While other metals have surged in price as an economic rebound takes hold, aluminum has thus far drifted only slightly upward. A forecast presented at the Institute of Scrap Recycling Industries Inc. (ISRI) Commodity Roundtables sees aluminum sticking to its moderate gains over the next couple of years, rather than leaping forward.
Speaking to attendees of the Aluminum Roundtable Thursday in Rosemont, Ill., Neil Buxton of GFMS Metals Consulting, London, said, “We expect accelerating and above-trend growth” in aluminum demand for the fourth quarter of 2003 and the first two quarters of 2004, helping to eliminate some of the built up inventories in the market.
Buxton predicted 2004 LME primary aluminum pricing averaging 68 cents per pound in 2004 and 73 cents per pound in 2005. He remarked that the 2005 pricing “could represent a cyclical peak” in the price of the metal.
Among the drivers of this demand is the long-awaited rebound of the Japanese economy as well as an apparent recovery in the U.S. “I think the outlook is more positive than it has been for a considerable time because of where a number of national economies are right now—at the beginning of an economic upturn.”
Buxton also noted that one reason aluminum pricing has not surged the way copper or ferrous scrap pricing has is because China is close to a “zero sum game” in the aluminum market. “It’s the net trade for that country that has an effect on prices,” he remarked, noting that while China is a net importer of 5 percent of the world’s copper and nickel, it is actually a net exporter of 1.8 percent of the world’s finished aluminum.
But because the country is now the largest consumer of aluminum, with consumption continuing to grow at a 14 percent annual rate, it’s behavior will continue to affect the market.

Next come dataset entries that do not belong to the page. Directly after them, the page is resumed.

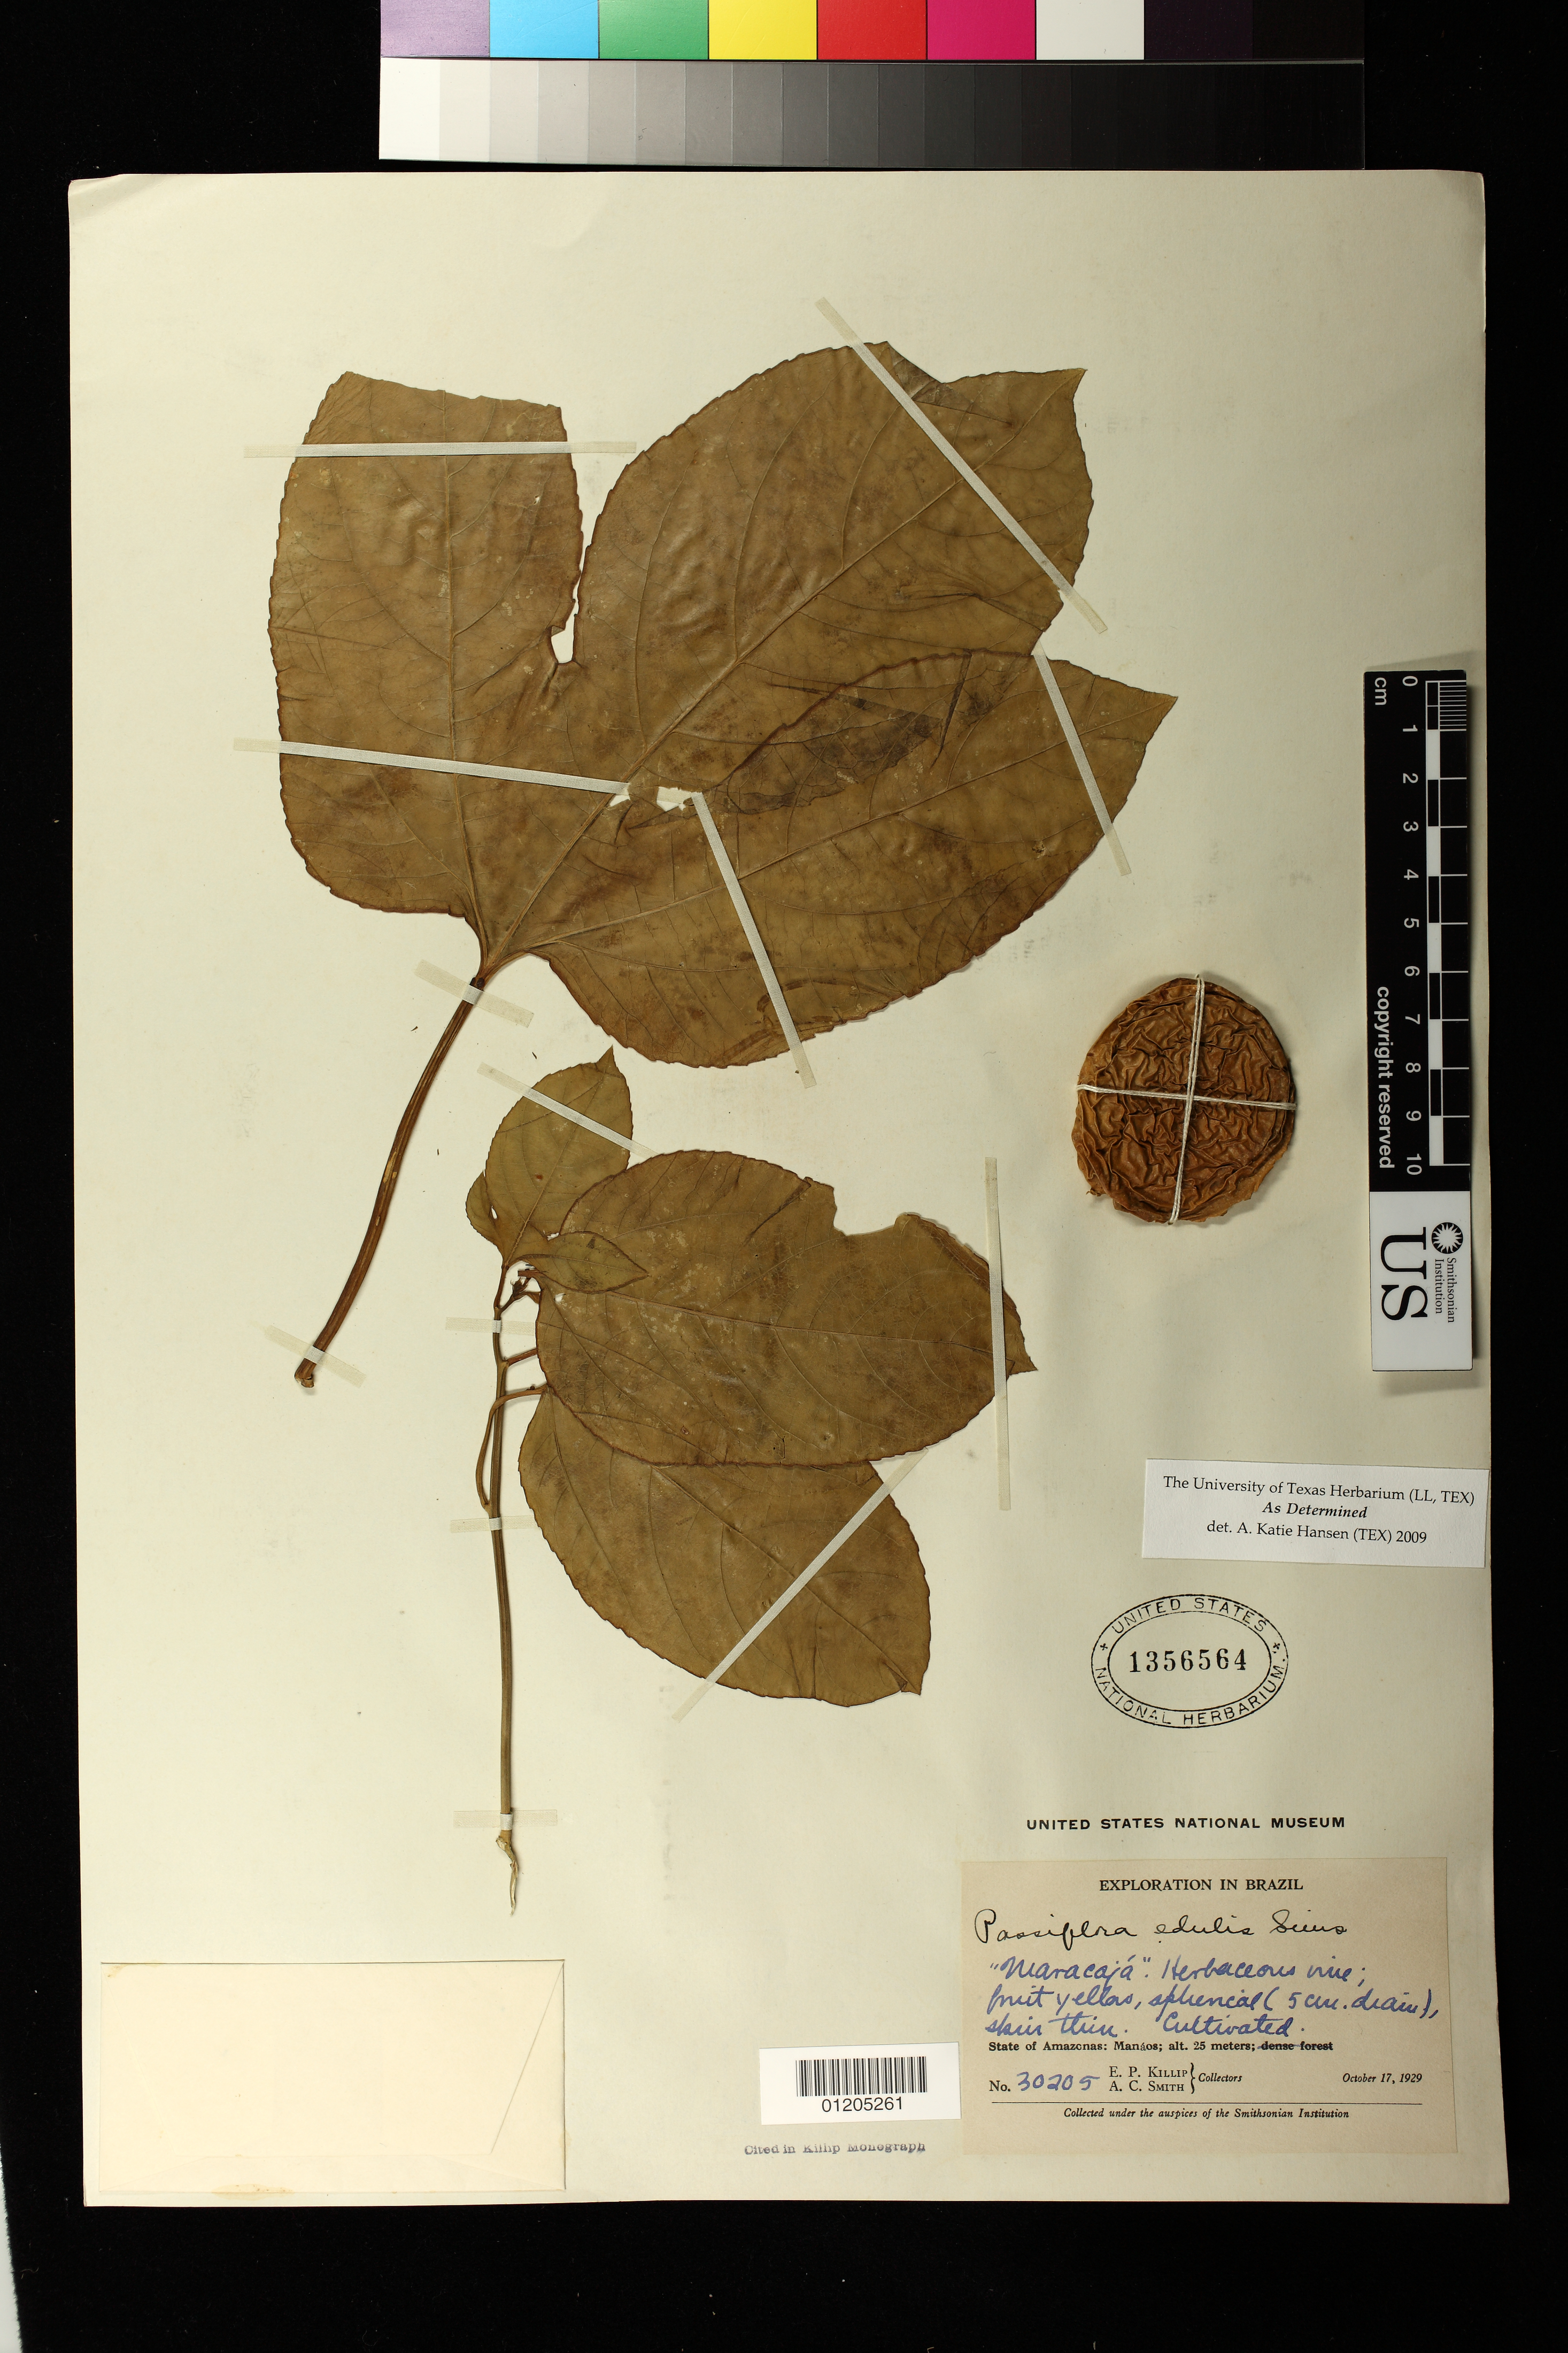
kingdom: Plantae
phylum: Tracheophyta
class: Magnoliopsida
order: Malpighiales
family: Passifloraceae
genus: Passiflora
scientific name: Passiflora edulis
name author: Sims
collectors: E. P. Killip & A. C. Smith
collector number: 30205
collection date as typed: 17 Oct 1929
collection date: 1929-10-17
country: Brazil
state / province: Amazonas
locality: Manaus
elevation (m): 25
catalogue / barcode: US 1356564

Alan Dick of Commonwealth Aluminum Corp., Louisville, Ky., noted that China’s appetite for aluminum scrap has skyrocketed since 2001, with 200,000 tons of the commodity heading into China in 2002.
That demand for scrap at a time when primary prices have been toward the lower end of the scale has provided difficult circumstances for aluminum scrap consuming companies like Commonwealth and Wabash Alloys, Wabash Ind.
Wabash Alloys vice president Joe Rosengarten pointed to exporters buying at high prices combined with reduced U.S. generation of industrial scrap as factors contributing to the disappearance of margins for secondary smelters. “There are currently no spreads in this business,” he declared.
Alan Alpert of Alpert & Alpert Iron & Metal Inc., Los Angeles, also pointed to tight scrap supply and competitive overseas buying “for scrap that doesn’t exist” as key current market factors.
Reasons for aluminum pricing optimism cited by Alpert were similar to those mentioned by Buxton—an apparent recovery in the U.S. and Japanese economies and solid demand from China, South Korea, India and other scrap importers.
Even if LME pricing improves, how that in fact will affect scrap pricing was another topic of discussion. While Dick and Rosengarten endorsed an increased use of the LME NASAAC contract for some scrap trading, Michael Lion of the Sims Group, Malibu, Calif., has been trying to gauge scrap’s price relationship with LME primary aluminum.
His conclusion: “I’m skeptical. The connection between scrap [pricing] and the LME is tentative. “
Among the “X factors” severing the connection is Chinese buying, says Lion. “This has left the market in random hands, with the ‘greater fool theory’ in effect,” he remarked, noting that sellers are regularly finding buyers willing to bid up the price of aluminum scrap above a fixed peg to the LME or other indexes.